Here, when the video signal is frequently interrupted, the timer circuit 5 may be used. This timer circuit 5 is turned on / off (controlled) by the synchronization signal identification circuit 4 and, after a short time has passed, the light irradiation section 7 causes the liquid crystal panel 3 to be turned on.
This is a circuit for starting the dimming control of the light radiated to the, and by this, the degree of lighting and dimming can be relaxed.

[0017]

As described above, according to the present invention,
When there is no synchronization signal in the input signal to the signal input unit, the light emitted from the light emitting unit to the liquid crystal panel is dimmed more than when there is a synchronization signal in the input signal. The power consumption can be suppressed more than by turning on the light, and the following effects are further exhibited. (1) Since there is no current rush associated with the flashing of the light irradiation part,
The life of the light irradiation part (sometimes the filament sphere) can be extended. (2) In the case of a light irradiation section using a hot cathode fluorescent lamp, the pre-heating is not necessary, so that the followability when transitioning from the dimmed state to the normal lighting state is improved, and the light is immediately emitted as in the cold cathode type. Irradiation can be performed. (3) The time until the brightness and power consumption are stabilized at the transition from the dimmed state to the normal lighting state is shortened, and stable irradiation can be performed immediately after the transition to the normal lighting state.

[Brief description of drawings]

FIG. 1 is a block diagram of a liquid crystal image display device according to an embodiment of the present invention.

FIG. 2 is a circuit diagram showing an example of a synchronization signal identification circuit.

FIG. 3 is a block diagram showing another example of a synchronization signal identification circuit.

FIG. 4 is a flowchart showing the contents of a determination program included in the microcomputer.

FIG. 5 is a waveform diagram of a light irradiation unit control signal at the time of full lighting.

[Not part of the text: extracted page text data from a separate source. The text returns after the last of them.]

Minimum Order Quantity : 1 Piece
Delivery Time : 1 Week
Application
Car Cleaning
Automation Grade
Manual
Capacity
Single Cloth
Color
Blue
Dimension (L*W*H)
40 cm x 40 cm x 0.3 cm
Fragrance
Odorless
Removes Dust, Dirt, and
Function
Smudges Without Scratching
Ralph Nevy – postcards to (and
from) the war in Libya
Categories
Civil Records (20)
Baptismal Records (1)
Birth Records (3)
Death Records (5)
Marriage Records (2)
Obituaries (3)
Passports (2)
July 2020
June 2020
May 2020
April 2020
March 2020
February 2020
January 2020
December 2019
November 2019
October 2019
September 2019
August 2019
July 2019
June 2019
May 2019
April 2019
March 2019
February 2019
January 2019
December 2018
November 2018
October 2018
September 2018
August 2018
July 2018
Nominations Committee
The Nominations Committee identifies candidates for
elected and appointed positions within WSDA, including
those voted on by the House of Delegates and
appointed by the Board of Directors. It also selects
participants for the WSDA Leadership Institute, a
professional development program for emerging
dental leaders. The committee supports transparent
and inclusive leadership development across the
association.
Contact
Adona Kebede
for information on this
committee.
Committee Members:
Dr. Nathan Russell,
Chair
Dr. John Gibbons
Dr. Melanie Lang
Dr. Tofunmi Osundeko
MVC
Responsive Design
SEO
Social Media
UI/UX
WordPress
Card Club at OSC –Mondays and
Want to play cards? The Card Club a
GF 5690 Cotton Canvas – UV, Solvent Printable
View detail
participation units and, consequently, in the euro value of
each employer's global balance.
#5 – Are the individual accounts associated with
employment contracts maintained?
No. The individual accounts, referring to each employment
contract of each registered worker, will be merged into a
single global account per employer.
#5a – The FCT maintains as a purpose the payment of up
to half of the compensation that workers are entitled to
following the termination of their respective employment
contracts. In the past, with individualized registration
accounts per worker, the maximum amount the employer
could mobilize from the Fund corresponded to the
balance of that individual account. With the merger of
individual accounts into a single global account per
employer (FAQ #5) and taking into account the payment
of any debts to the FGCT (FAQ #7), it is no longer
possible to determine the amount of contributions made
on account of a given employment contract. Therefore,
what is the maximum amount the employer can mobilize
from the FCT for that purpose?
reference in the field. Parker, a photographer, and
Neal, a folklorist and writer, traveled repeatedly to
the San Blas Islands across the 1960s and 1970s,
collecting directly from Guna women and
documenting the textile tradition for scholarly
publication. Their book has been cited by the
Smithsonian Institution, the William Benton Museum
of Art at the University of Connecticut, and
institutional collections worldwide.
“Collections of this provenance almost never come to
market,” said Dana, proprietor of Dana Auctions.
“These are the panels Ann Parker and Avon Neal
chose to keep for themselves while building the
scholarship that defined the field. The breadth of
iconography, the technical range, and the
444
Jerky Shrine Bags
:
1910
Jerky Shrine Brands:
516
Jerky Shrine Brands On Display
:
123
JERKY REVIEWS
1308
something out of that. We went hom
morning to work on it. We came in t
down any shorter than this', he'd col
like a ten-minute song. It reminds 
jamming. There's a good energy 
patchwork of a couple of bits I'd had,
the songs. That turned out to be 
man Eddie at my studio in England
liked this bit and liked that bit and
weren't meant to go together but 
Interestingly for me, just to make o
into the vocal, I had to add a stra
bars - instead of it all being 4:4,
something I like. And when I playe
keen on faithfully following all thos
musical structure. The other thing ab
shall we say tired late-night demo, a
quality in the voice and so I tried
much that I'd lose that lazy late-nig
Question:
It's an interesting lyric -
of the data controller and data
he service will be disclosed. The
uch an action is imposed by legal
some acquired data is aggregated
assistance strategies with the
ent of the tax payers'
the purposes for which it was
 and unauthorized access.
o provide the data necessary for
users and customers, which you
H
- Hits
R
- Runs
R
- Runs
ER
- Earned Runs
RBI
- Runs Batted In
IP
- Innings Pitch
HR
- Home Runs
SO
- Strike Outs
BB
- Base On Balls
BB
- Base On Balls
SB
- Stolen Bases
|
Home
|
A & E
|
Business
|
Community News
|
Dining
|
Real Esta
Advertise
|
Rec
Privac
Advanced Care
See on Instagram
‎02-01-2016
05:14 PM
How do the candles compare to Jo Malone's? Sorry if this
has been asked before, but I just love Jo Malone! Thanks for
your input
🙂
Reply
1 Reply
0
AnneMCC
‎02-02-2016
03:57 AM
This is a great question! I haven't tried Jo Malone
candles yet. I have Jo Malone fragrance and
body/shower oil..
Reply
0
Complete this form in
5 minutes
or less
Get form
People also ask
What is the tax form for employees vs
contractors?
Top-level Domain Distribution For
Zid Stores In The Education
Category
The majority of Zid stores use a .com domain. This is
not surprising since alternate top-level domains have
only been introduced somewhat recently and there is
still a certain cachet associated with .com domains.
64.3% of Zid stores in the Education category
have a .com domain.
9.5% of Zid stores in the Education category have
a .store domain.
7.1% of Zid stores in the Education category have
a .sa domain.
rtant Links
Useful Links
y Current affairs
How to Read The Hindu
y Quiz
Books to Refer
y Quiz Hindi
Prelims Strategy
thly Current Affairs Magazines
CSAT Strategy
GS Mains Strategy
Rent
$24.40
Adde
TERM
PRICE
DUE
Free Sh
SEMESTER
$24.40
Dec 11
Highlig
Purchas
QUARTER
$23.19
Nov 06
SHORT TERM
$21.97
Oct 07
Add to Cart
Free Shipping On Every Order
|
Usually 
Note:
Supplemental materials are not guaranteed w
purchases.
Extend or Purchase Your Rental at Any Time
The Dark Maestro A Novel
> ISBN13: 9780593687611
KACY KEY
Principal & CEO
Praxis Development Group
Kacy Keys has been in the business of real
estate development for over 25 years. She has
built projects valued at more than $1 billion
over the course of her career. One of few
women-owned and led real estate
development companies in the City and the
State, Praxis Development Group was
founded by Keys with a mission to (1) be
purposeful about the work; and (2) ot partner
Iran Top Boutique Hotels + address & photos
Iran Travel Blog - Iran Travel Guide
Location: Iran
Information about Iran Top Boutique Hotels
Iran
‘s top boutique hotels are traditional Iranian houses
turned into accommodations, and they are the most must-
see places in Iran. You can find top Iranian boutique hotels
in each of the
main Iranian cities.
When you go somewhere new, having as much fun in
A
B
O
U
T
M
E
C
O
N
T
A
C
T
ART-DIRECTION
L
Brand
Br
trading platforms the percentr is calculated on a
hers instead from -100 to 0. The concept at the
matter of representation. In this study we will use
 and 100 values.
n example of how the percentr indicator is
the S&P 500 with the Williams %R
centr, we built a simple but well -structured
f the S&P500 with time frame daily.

FIG. 6 is a light irradiation unit control signal waveform diagram at the time of dimming.

[Explanation of symbols]

 1 Video input terminal (signal input part) 3 Liquid crystal panel 4 Sync signal identification circuit 6 Light control circuit 7 Light irradiation part

Claims (1)

[Claims] 1. A signal input unit to which a video signal including a synchronization signal is input, a liquid crystal panel that displays an image corresponding to the video signal input to the signal input unit, and the liquid crystal panel is irradiated with light. A liquid crystal image display device comprising: a light irradiation section for visualizing the image; a sync signal identification circuit for identifying whether or not the sync signal is included in an input signal to the signal input section; and the sync signal identification circuit. On the basis of the identification result of, when the synchronizing signal is not included in the input signal to the signal input unit, the light emitted from the light emitting unit to the liquid crystal panel is more than when the synchronizing signal is included in the input signal. A liquid crystal image display device, which is provided with a dimming circuit for dimming the light.